Yes, I'm still "Da Vincied" out (see May 31 column). But even after weeks of personal study, group discussion and quiet pondering, I still wonder why the fascination with Dan Brown's momentary best-seller. At last, I think I know the answer to this "code."

Flashing back to my college years, I recall one day in Philosophy 101:

"Class," our professor began, "do you understand the problem of 'the one in the many'?"

I wasn't the only one who didn't understand the question. One in the many what?

It wasn't long before we all understood both the question and the reason this course would become an important building block in our still-maturing lives. "The many" were the abundance of belief systems available to us before we chose "the one" that would guide us for a lifetime. Since ours was a Christian college, and I had grown up in a similar environment, it was pretty well determined that my "one" would have something to do with the Christian faith.

End of story? Hardly. Life in a secluded classroom soon ended, and I emerged from my cocoon into the world of work and relationships with those whose "ones" were not the same as mine.

"You believe what? Where did you say you went to college?"

Perhaps that's when my education really began. My foundation didn't crumble, but it took some mighty blows then, and periodically up to the present, Da Vinci Code day.

Although I continued my church activities and maintained a circle of Christian friends, I never returned to that college-classroom cocoon. But that doesn't mean my faith has diminished or my education has stopped. On the contrary, whenever I encounter criticism or a passionate argument against what I believe, I run for the books - including the Scriptures - seek advice from those more knowledgeable than I, and I learn more.

I think I've always known this, but nothing in the current controversy between The Da Vinci Code and the church has become clearer to me than the fact that, of the many belief systems one could choose to live by, only the Christian faith is unique. All the others are branches of the same, less-God philosophy. This fact is no "code," no puzzle to spend a lifetime to discern. It's been explained for centuries by those who believed it before we did, as revealed in that other best seller, the Bible.

And what is it that makes Christianity unique - and gives me courage to risk being called arrogant or intolerant to claim that it is? Only Christianity is redemptive. In all other faiths, salvation, heaven or any form of an afterlife, depends on man's efforts, not God's.

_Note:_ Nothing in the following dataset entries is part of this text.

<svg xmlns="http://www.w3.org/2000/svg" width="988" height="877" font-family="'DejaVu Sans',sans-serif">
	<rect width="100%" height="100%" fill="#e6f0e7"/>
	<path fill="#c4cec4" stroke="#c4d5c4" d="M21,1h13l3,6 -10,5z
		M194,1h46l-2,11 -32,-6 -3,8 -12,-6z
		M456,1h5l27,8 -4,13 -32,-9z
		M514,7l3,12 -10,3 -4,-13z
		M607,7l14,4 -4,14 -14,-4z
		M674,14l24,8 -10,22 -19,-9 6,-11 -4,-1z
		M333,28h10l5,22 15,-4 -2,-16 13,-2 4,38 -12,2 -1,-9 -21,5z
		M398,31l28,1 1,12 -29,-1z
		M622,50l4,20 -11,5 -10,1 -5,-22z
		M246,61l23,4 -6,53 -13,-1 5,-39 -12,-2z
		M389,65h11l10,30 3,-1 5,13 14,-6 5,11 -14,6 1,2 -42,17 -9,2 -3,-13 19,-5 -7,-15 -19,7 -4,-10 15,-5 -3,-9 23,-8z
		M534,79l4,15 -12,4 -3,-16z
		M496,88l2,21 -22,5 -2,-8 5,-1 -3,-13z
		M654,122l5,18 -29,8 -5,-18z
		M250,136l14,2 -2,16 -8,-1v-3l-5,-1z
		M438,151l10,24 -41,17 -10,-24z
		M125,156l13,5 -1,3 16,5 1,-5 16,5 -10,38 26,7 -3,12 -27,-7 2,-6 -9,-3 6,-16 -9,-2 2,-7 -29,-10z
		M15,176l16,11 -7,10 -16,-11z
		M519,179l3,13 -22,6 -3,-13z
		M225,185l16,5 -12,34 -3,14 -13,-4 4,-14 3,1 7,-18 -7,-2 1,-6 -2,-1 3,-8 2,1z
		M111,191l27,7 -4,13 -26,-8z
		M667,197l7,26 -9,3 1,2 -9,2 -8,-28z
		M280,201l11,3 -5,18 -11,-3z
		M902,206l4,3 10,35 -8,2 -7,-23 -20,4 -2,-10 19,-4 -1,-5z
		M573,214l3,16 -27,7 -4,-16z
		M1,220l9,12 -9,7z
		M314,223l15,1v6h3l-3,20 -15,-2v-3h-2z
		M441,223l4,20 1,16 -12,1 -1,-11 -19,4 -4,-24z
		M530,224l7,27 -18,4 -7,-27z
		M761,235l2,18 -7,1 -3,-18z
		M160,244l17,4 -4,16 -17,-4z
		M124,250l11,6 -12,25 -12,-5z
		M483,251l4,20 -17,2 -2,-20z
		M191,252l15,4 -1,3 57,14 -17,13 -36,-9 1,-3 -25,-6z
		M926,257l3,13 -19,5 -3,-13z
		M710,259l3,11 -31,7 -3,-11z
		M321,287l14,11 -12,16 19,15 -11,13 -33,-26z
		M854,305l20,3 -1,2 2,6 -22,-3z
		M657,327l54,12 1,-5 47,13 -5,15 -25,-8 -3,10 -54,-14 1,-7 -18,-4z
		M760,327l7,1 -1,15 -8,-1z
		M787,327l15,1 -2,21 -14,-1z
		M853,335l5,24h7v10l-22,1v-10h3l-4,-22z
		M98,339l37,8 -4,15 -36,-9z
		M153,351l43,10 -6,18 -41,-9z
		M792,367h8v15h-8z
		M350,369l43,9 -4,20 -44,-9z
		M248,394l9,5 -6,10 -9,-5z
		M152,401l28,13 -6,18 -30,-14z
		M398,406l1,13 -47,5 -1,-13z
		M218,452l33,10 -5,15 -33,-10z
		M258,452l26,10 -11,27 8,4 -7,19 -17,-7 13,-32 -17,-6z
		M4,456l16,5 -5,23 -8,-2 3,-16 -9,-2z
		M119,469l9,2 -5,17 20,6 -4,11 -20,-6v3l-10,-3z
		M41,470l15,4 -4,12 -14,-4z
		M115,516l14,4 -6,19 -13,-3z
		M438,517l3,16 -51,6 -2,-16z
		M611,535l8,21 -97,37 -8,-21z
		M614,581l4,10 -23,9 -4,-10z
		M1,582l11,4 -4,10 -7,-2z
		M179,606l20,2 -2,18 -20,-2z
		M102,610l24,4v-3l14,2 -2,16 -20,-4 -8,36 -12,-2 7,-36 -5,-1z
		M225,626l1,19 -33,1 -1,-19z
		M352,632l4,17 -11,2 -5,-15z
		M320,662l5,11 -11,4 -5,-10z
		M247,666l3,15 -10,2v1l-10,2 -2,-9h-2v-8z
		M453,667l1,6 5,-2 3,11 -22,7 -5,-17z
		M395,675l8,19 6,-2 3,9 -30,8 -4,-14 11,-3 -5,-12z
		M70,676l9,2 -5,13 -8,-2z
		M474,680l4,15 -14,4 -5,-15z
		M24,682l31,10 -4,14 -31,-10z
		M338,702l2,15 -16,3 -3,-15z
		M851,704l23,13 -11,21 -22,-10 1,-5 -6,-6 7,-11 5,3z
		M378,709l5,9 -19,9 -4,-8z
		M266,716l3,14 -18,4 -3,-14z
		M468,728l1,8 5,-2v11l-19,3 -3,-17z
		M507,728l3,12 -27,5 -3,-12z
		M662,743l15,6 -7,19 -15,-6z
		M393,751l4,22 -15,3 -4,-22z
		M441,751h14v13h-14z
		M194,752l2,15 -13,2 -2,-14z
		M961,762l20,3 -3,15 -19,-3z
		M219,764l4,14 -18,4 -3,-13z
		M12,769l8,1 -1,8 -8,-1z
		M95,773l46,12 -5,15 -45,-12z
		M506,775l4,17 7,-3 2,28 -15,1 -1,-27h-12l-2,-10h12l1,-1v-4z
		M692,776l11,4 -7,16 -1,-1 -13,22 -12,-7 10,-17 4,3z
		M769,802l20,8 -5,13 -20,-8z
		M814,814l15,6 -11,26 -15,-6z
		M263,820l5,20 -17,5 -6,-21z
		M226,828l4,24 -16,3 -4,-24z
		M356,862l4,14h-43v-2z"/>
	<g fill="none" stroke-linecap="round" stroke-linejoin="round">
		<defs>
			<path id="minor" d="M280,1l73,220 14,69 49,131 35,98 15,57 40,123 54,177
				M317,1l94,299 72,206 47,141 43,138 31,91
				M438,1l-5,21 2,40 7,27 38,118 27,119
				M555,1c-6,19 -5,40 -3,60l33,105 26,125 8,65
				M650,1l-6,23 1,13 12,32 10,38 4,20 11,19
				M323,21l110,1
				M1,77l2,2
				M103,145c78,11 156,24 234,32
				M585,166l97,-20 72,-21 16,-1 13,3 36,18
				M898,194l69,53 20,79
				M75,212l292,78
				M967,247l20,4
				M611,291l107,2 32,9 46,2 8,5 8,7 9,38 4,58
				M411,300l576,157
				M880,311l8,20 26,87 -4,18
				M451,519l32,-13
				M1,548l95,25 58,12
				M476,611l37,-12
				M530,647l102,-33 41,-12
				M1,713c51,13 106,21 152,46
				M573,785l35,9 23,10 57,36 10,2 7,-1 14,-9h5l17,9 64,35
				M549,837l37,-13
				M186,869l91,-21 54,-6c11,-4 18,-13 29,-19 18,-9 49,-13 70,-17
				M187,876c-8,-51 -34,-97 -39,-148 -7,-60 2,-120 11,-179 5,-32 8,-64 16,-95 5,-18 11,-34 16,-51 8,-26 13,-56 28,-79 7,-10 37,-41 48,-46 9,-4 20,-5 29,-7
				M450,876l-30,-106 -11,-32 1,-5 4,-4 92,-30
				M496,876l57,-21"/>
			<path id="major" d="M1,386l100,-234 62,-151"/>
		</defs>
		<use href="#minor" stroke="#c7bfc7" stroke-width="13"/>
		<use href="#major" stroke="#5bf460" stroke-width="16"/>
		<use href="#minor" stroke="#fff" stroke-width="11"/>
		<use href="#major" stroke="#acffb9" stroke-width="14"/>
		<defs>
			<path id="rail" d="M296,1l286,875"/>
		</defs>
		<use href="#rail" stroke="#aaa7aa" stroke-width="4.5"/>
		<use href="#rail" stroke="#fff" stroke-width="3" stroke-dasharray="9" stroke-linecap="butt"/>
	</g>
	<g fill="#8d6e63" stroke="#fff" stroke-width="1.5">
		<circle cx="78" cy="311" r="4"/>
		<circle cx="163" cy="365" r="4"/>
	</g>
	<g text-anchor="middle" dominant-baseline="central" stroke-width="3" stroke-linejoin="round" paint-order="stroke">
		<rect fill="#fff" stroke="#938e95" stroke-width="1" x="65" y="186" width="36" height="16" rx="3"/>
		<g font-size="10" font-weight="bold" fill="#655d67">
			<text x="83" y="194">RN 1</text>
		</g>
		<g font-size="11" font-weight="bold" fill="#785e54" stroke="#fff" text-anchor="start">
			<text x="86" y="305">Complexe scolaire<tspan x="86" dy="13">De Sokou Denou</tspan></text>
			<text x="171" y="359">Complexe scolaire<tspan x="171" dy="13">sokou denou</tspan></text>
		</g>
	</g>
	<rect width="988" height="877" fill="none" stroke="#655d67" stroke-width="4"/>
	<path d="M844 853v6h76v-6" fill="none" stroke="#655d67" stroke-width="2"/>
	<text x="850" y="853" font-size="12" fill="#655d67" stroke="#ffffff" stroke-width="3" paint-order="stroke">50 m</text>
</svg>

Just skimming the Bible reveals how even God's methods of letting mankind "save" itself failed. From the Garden of Eden to Noah's new start, from the promised land to a succession of leaders, kings, and prophets, every system failed to convince God's people to follow his plan and, thereby, earn their way into heaven. And we know what happened next: God paid the entrance fee himself (John 3:16).

For nearly 2,600 years, since the earliest Old Testament canons were established, movements like Gnosticism (featured in The Da Vinci Code) have periodically attempted to destroy this unique faith and make it like all the others. The primary goal of the Gnostic gospels, for example, is to reduce God's power and make Jesus more human than divine - if, in fact he ever was divine. "God, please," says a proud world, "I'd rather - I can - do it myself."

It takes faith, an admission that there is something - someone - higher than ourselves, to believe such a "one in the many" could exist in our enlightened, "New Age" philosophy, even though "there's nothing new under the sun" (Ecclesiastes 1:9).

There's also nothing new about the resistance we find to God's redemptive plan today. It wasn't invented by Dan Brown; it's always been there. Fact is, if followed, such a plan remove that one last "way" (John 14:6) for mankind to achieve his full potential: an eternity free of pain, sorrow, and judgment for the sins and missteps we can't erase or forgive ourselves.